Hamlet Hail to the Thief London has a date: the Radiohead-scored Shakespeare adaptation lands at the Barbican from 31 October through 23 January, giving the capital its first look at a production that has already sold out two major venues on the road to this point.
From Manchester to the Barbican: the road to Hamlet Hail to the Thief London
The production made its world debut in Manchester last year, before completing a further run at the Royal Shakespeare Company. According to Variety, both that RSC engagement and an earlier run at Aviva Studios, home of Factory International, played to sold-out houses. The Barbican booking, then, arrives on the back of genuine, demonstrable demand rather than hype alone.
The show sets Shakespeare’s Hamlet against Radiohead’s 2003 album Hail to the Thief, with Thom Yorke reworking and orchestrating the music alongside a cast of 20 musicians and actors. Christine Jones and Steven Hoggett direct and adapt. It is the kind of concept that sounds precarious on paper but has, by most accounts, confounded expectations in the room.
The cast returning to and joining the production
Samuel Blenkin reprises the title role, with Ami Tredrea returning as Ophelia. The Guardian reports that Paul Hilton plays Claudius and Claudia Harrison plays Gertrude, filling out the central court around Blenkin’s prince.
That is a substantial ensemble at the heart of it, and the combination of a large band, a full acting company and the Barbican’s scale should give the production room it has not always had. Yorke, for one, sounds pleased about the venue specifically.
Yorke on the Barbican and what the show means to him
‘I’m into finally bringing Hamlet Hail to the Thief to London, and to the Barbican of all places!’ he wrote in a press release. ‘It is fascinating and very strange to me how this came to life and how it has worked. When it revealed itself to us over time I was shocked, having never had this kind of experience before. I am happy for it to be seen by a wider audience in such an intense space.’
There is something worth paying attention to in that phrasing: Yorke describing the show as something that ‘revealed itself’ rather than something he built to a blueprint. For a project that layers a politically charged rock record over one of the most over-produced plays in the English language, that sense of discovery, of the thing finding its own logic, matters. It goes some way to explaining why the response has been less ‘interesting experiment’ and more ‘actually works’.
What the critics made of it on the road
Pitchfork contributor Daniel Dylan Wray covered the production on its earlier run and was direct about the improbability of it all. ‘This project really doesn’t have any right to work, or make quite as much sense as it does,’ he wrote. ‘But it is an absorbing, heart-racing, and thrilling production that gracefully utilizes this music to co-exist within powerful dramatic depictions of grief, fear, madness, and death.’
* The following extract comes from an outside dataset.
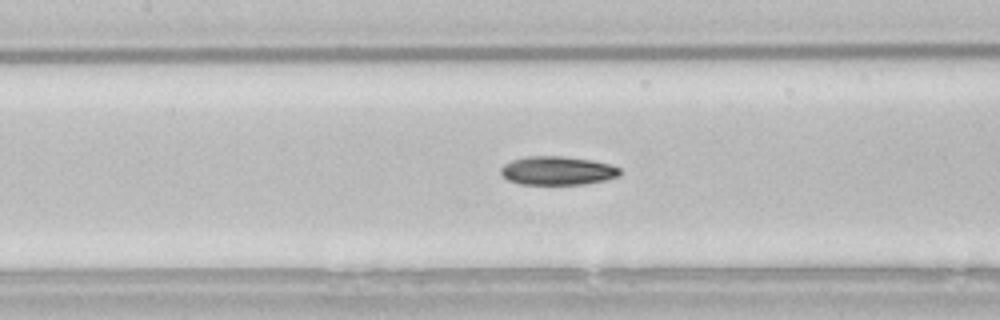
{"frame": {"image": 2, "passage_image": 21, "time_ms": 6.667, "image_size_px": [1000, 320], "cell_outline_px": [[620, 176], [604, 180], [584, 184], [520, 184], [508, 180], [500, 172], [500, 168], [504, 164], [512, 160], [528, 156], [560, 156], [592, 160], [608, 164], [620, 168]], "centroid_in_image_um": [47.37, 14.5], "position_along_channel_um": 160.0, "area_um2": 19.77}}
The thematic fit is not incidental. Hail to the Thief was recorded and released at the height of post-9/11 anxiety and the build-up to the Iraq War, saturated in paranoia and political dread. Hamlet, of course, is a play that runs on precisely those frequencies: surveillance, betrayal, a state rotting from the inside. Wray’s point is that the dovetailing of those two bodies of work is less a clever conceit than a structural truth the production found by actually putting them together.
Hamlet Hail to the Thief plays the Barbican from 31 October. Tickets are available now.